Alla ricerca di alleanze

Per i Fridays for Future è anche il momento delle alleanze, della ricerca di un campo largo per la lotta climatica. «La parola chiave di questa giornata è intersezionalità delle lotte», dice Spina.

Per questo motivo una delle piazze più importanti è a Firenze, dove Fridays for future sfila sia oggi sia domani insieme ai lavoratori di Gkn, due manifestazioni in una, per imparare a navigare il complesso mare delle vertenze sindacali (in piazza anche rappresentanti dei casi Tim, Alitalia, Caterpillar).

«Questo deve smettere di essere un movimento di ragazzini, la nostra non è una rivendicazione studentesca, deve coinvolgere tutte le generazioni e legarsi con la realtà sindacali. La collaborazione con Gkn non nasce artificialmente, la transizione ecologica è stato uno dei motivi per cui hanno perso il lavoro, ma può essere uno dei motivi per cui lo ritrovano».

A Torino ci saranno gli ex operai di Whirlpool, ai movimenti si affianca anche il comparto scuola della Cgil con gli insegnanti in piazza insieme agli studenti. È un modo per spezzare l’antico conflitto tra ambiente e lavoro e anche per uscire da una delle secche strategiche del movimento, percepito come innocuo, elitario, non conflittuale, isolato dal contesto italiano.

Le elezioni del 2023

Per ora i movimenti devono valutare le decisioni dei tecnici, ma a un certo punto torneranno i partiti, dopo il commissariamento Draghi, e nel 2023 ci sono le elezioni. Da quando c’è la crisi energetica, anche quelli progressisti (Pd, M5s) hanno smesso di blandire i Fridays for future, negli ultimi mesi la distanza di Enrico Letta o Giuseppe Conte rispetto a questa parte della società è stata vistosa, dopo una stagione di corteggiamento e di dialogo.

«Stiamo sperimentando una grande differenza tra il livello locale, dove riusciamo a lavorare e incidere, e quello nazionale», commenta Luca Sardo. «Sappiamo che sulla soglia delle elezioni torneranno a bussare, a chiamarci, noi cercheremo sempre le sponde migliori per i nostri temi, ma in Italia manca del tutto una realtà politica che abbia davvero il clima nell’agenda».
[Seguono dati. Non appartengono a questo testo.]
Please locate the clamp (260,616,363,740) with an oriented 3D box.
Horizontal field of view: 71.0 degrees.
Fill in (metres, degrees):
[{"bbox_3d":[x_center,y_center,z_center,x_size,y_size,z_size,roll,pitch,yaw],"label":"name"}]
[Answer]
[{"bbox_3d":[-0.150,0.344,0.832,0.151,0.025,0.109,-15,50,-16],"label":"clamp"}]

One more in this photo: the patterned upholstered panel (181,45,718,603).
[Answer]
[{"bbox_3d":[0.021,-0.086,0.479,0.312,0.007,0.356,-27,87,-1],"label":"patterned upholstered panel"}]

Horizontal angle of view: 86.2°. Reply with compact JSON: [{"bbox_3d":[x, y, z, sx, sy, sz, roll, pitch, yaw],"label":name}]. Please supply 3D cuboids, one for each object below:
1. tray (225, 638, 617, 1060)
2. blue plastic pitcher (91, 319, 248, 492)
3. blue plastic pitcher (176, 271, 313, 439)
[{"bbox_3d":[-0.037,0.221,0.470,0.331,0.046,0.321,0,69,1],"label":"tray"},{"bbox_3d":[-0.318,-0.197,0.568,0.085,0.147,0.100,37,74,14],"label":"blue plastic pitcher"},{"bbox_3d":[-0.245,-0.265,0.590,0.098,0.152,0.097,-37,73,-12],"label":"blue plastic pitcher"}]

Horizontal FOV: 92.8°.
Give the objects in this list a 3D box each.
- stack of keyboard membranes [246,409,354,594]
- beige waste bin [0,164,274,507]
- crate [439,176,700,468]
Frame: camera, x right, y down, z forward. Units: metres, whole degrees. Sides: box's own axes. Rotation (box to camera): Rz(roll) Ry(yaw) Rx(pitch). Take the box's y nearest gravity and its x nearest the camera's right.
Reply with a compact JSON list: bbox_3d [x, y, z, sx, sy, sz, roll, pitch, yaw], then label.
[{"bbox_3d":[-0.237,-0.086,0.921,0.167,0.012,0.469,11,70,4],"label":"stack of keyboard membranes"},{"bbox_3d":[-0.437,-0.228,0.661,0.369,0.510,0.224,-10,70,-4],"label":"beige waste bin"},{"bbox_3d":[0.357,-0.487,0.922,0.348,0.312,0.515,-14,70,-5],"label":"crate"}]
Quattro mesi fa si chiudeva Cop26 a Glasgow, con un patto per il clima fragile e smantellato dai successivi eventi globali. «In questi mesi abbiamo preso solo schiaffi, dal governo e a livello internazionale», conclude. Il senso di questo sciopero sta anche qui: riprendere il senso della narrazione, riportare il clima dov’era prima che il panico energetico mangiasse tutto.